Building upon that technique, Liu and Tao’s team has now developed a method of growing extremely thin crystals that could be used for high performance and cheaper electronic devices by controlling how the organic material is distributed on the heated surface.

Instead of spreading solid powder on a surface as they had done previously, the authors dissolved two common organic semiconductors, pentacene and one known as DNTT, in toluene. They coated the lower surface with the solution using various methods including dropping and spraying, placed a cleaned silicon wafer 300 µm above, and heated the lower surface to 230 °C.

Using this technique the researchers formed much thinner crystals than with their previous approach, down to about 8 nm for DNTT and about 5 nm for pentacene—just five and three molecular layers, respectively, and were able to control where on the substrate the crystals were formed.

Field-effect transistors made of these crystals showed average charge carrier mobilities, an important measure of performance, that were comparable to those reported in other studies. The best carrier mobilities were some of the highest reported so far for ultrathin crystals of these materials. Along with the simple method of making these thin crystals, the high performance field-effect transistors could lead to cheaper and faster electronic devices.

Pentacene is “a superstar organic semiconductor which has long been considered as air-sensitive,” Liu says, so being able to apply this approach successfully to this material is a step toward it being industrially practical. In addition, Liu thinks this method can also be used for making ultrathin crystals of inorganic materials like perovskites that are used in solar cells.

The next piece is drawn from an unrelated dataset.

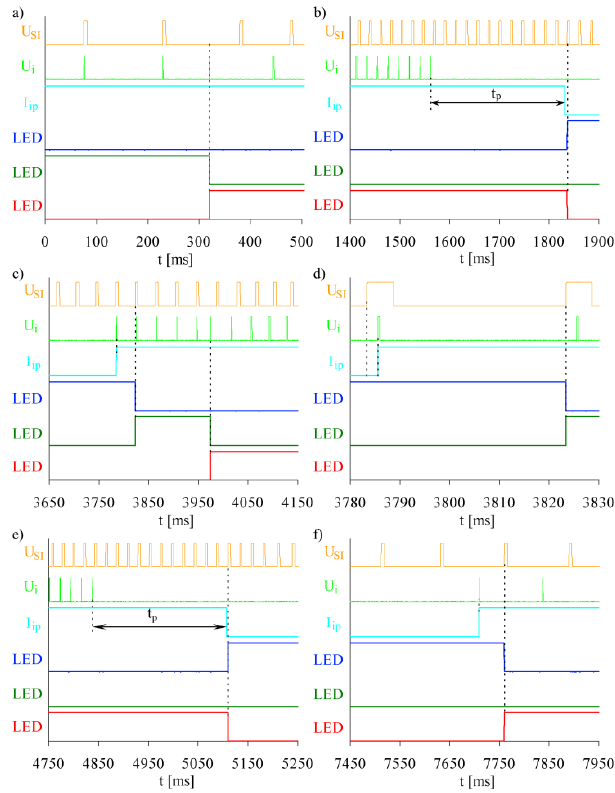
Fig. 9. The results of the test of the indicator of the type of mixture at the characteristic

The technique will be useful for making thin crystals for applications like thin film displays and sensors, which rely on high-performance field-effect transistors, says Hanying Li of Zhejiang University, who was not part of the research. Thin crystals are especially suited for flexible electronics. However, since the gap is very critical in this method, he thinks its use may be limited for applications in flexible devices, where the spacing will be difficult to control.